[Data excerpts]
....................
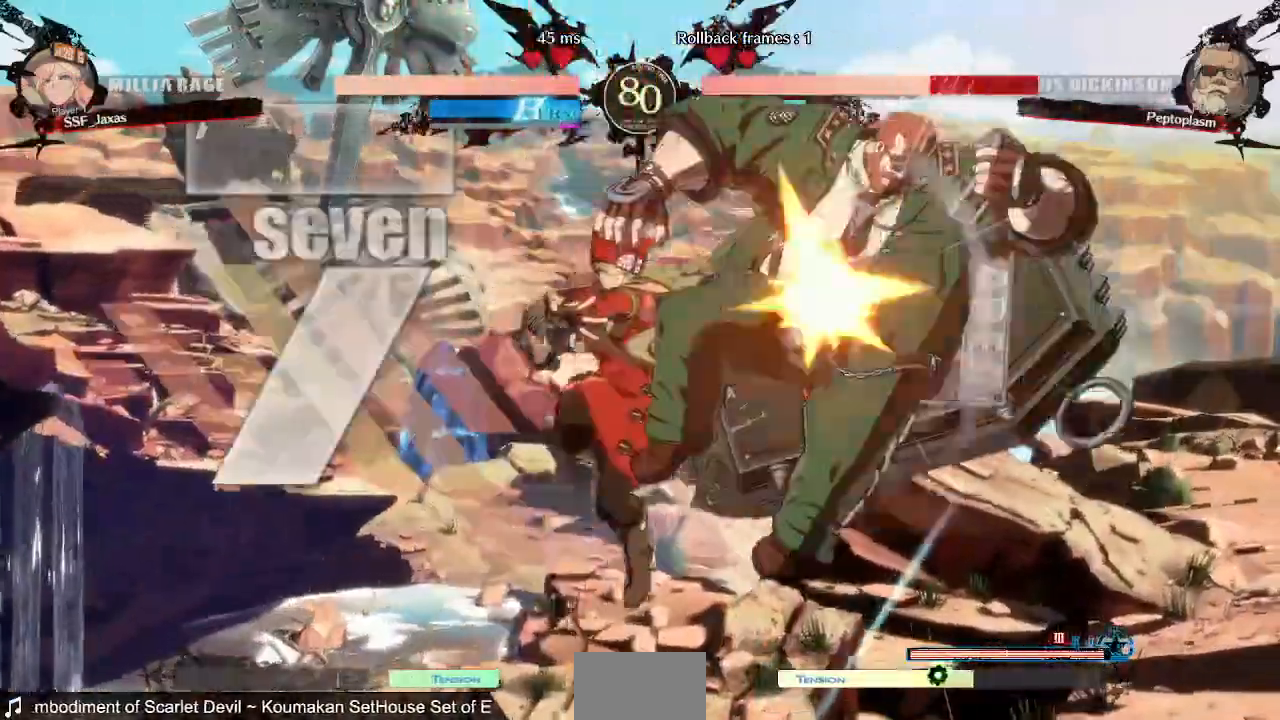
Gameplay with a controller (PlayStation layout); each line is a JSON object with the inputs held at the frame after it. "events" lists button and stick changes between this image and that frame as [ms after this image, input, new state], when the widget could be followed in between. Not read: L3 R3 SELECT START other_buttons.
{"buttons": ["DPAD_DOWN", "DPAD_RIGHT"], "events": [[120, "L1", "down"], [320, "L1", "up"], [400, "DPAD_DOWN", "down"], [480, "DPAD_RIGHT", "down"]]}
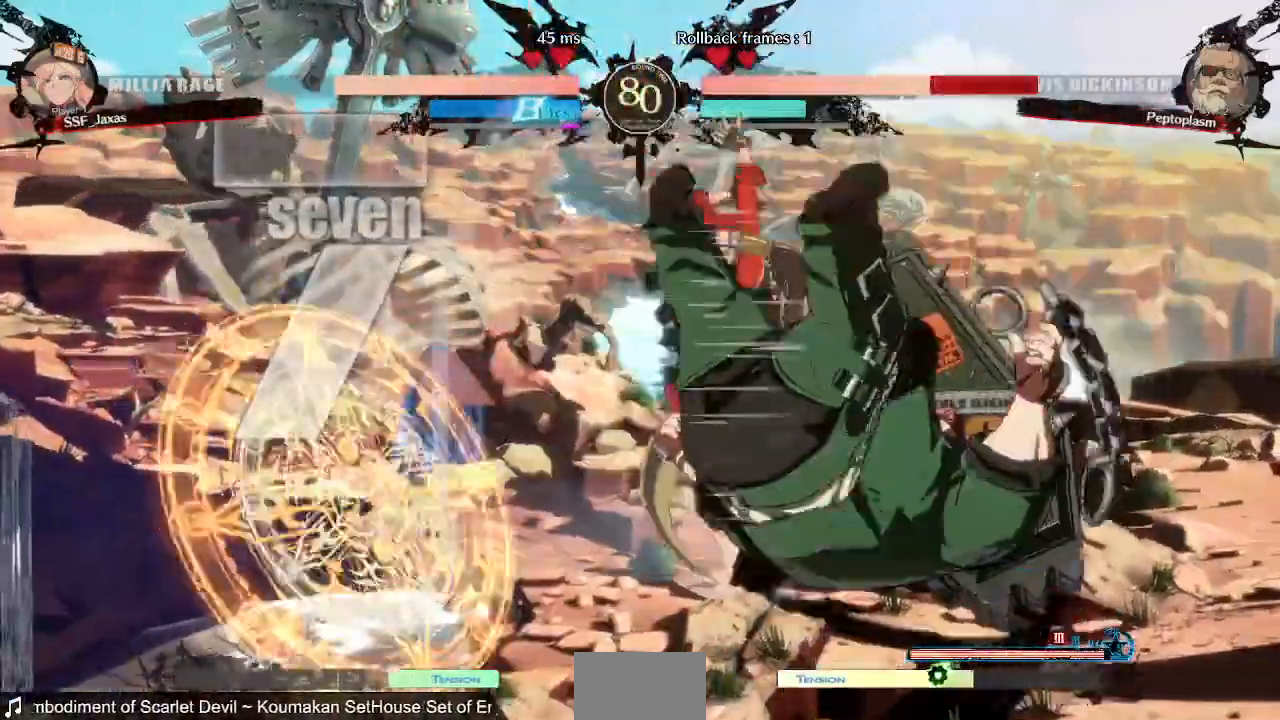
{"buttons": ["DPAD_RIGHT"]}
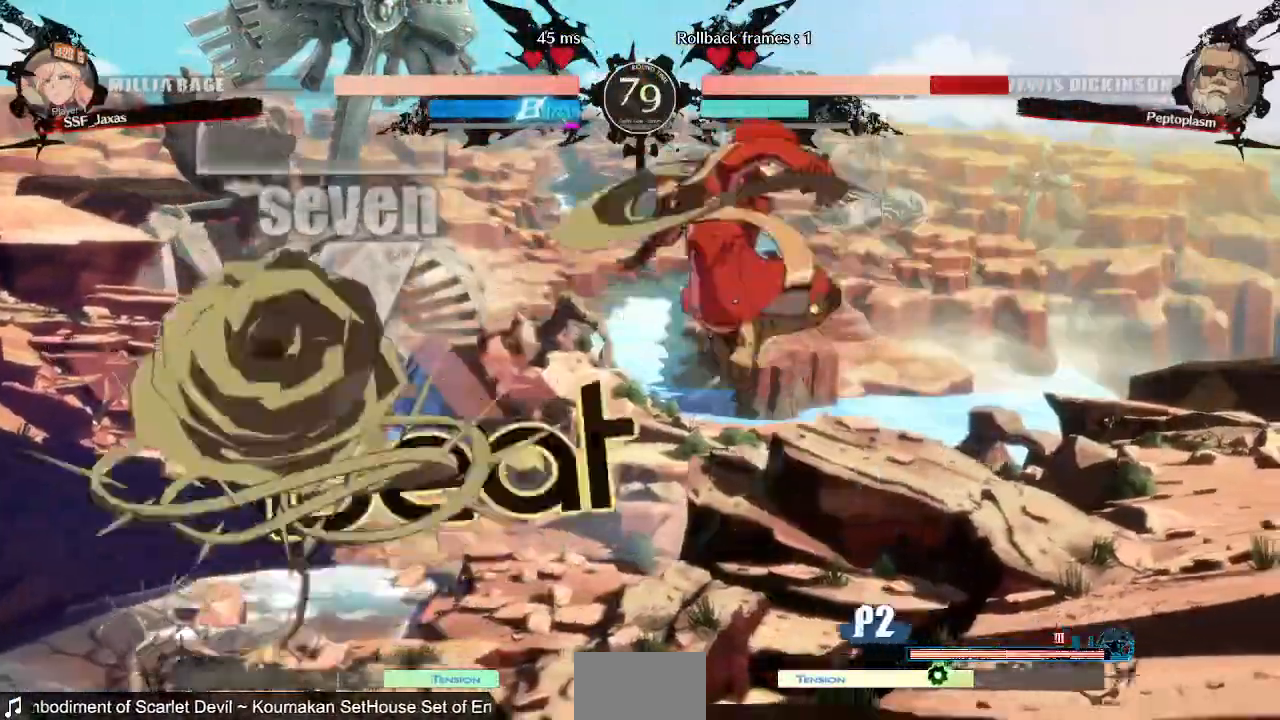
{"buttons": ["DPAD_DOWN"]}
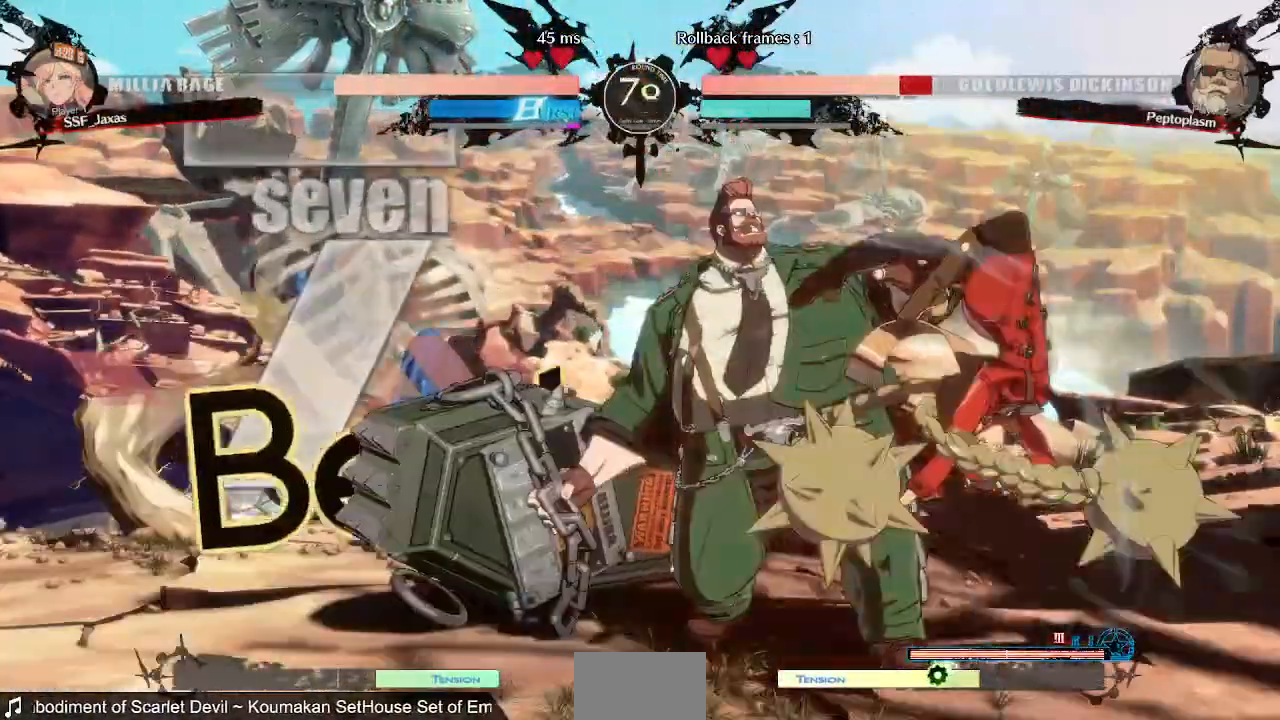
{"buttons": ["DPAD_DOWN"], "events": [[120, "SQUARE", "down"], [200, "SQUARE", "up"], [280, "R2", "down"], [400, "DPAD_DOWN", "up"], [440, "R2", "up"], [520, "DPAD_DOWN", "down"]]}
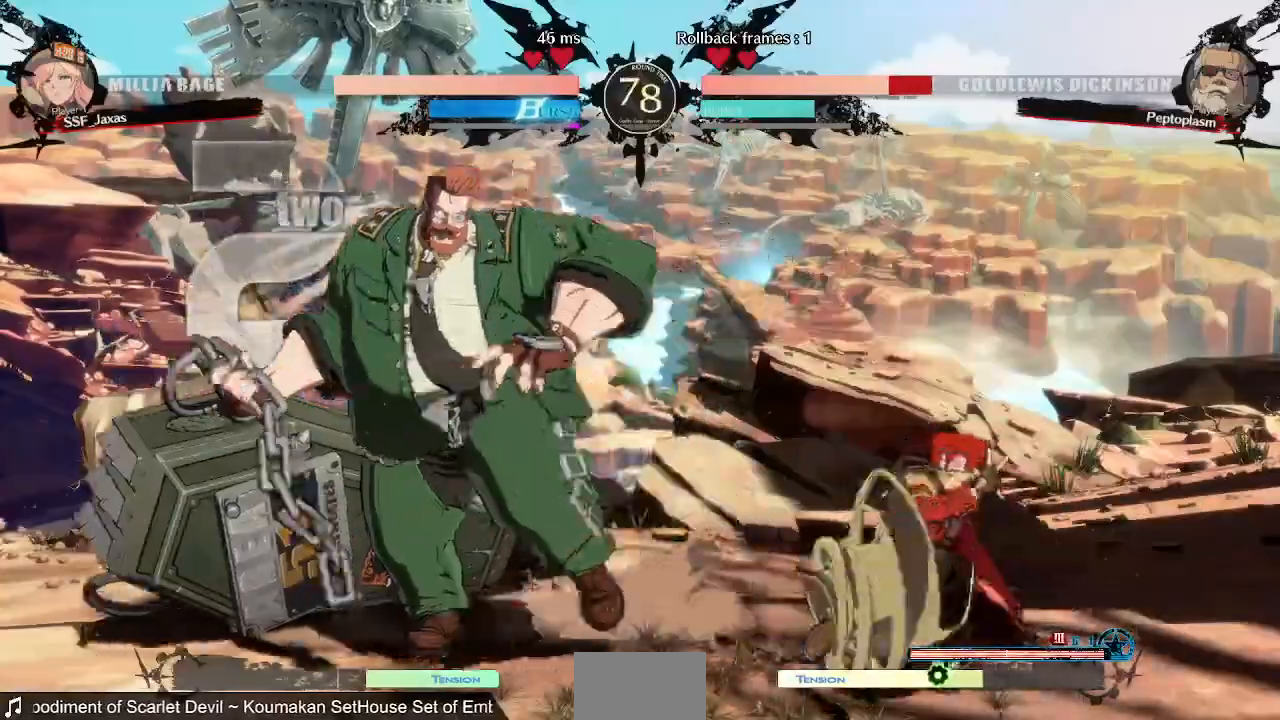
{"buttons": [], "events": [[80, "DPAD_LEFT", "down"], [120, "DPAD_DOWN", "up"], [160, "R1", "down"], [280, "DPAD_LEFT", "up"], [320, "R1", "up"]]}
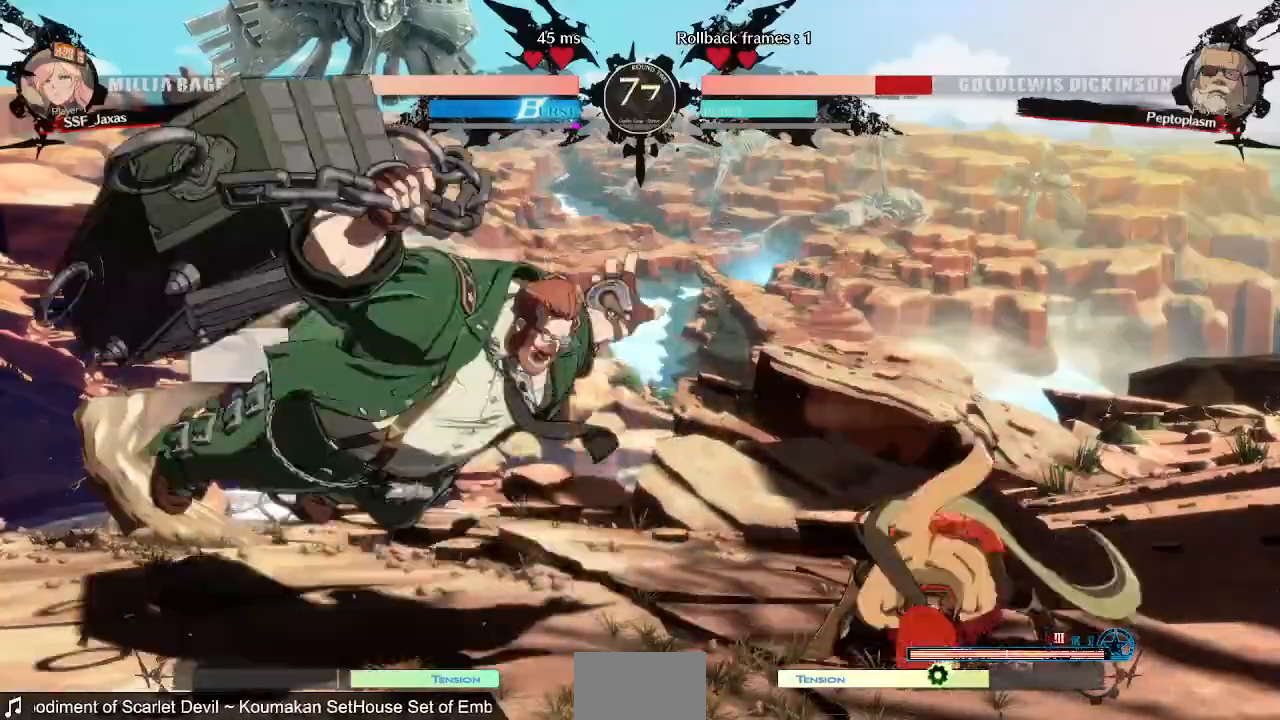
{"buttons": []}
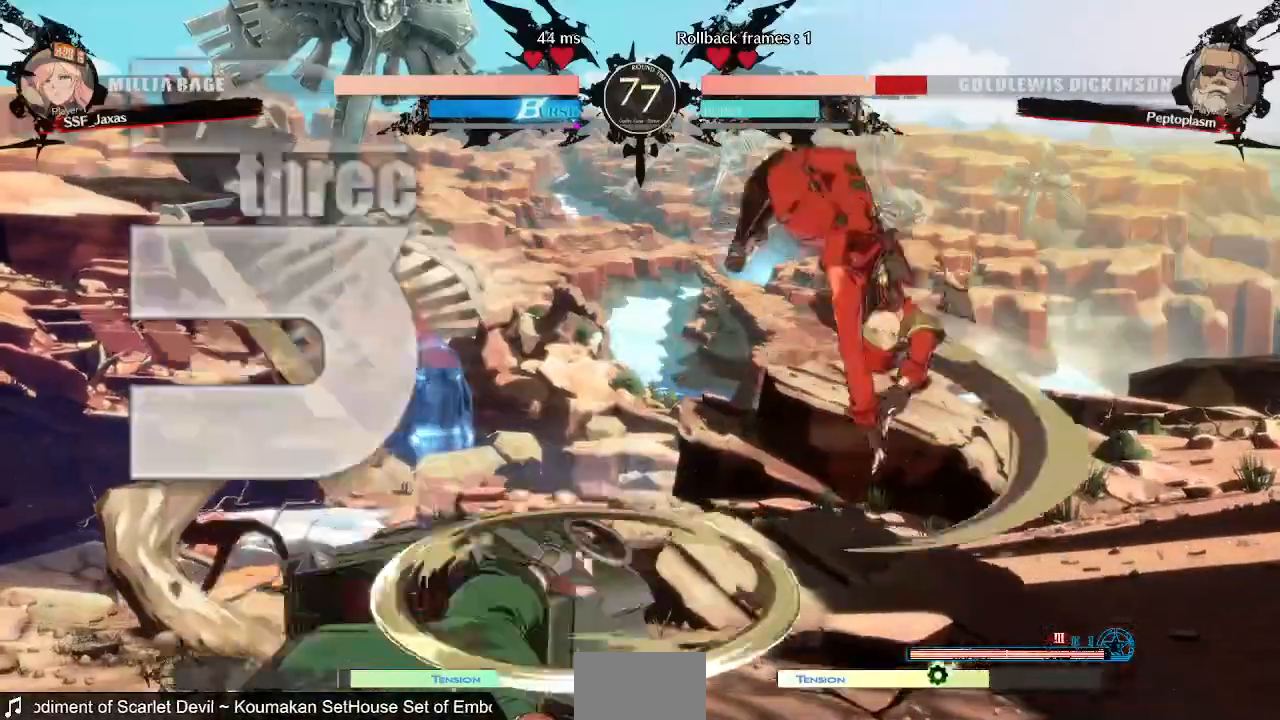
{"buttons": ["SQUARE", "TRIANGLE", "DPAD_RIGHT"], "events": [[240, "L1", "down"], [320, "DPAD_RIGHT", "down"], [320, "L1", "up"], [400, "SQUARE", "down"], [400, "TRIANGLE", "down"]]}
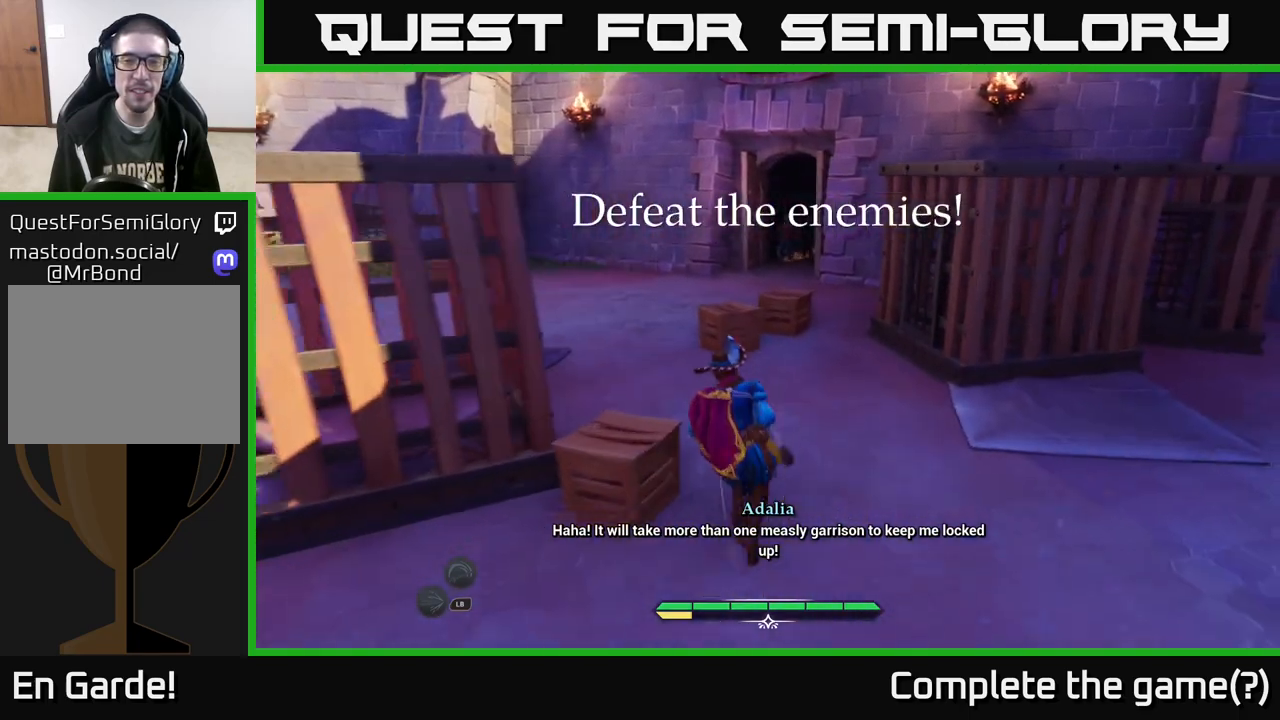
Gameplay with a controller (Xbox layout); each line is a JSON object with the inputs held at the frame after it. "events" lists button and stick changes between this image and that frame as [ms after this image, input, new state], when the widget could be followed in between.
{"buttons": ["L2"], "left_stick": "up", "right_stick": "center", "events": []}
....................
*What this task involves*
Go through the entries above and copy every line containing "followed".

*Response area*
Gameplay with a controller (PlayStation layout); each line is a JSON object with the inputs held at the frame after it. "events" lists button and stick changes between this image and that frame as [ms after this image, input, new state], when the widget could be followed in between. Not read: L3 R3 SELECT START other_buttons.
Gameplay with a controller (Xbox layout); each line is a JSON object with the inputs held at the frame after it. "events" lists button and stick changes between this image and that frame as [ms after this image, input, new state], when the widget could be followed in between.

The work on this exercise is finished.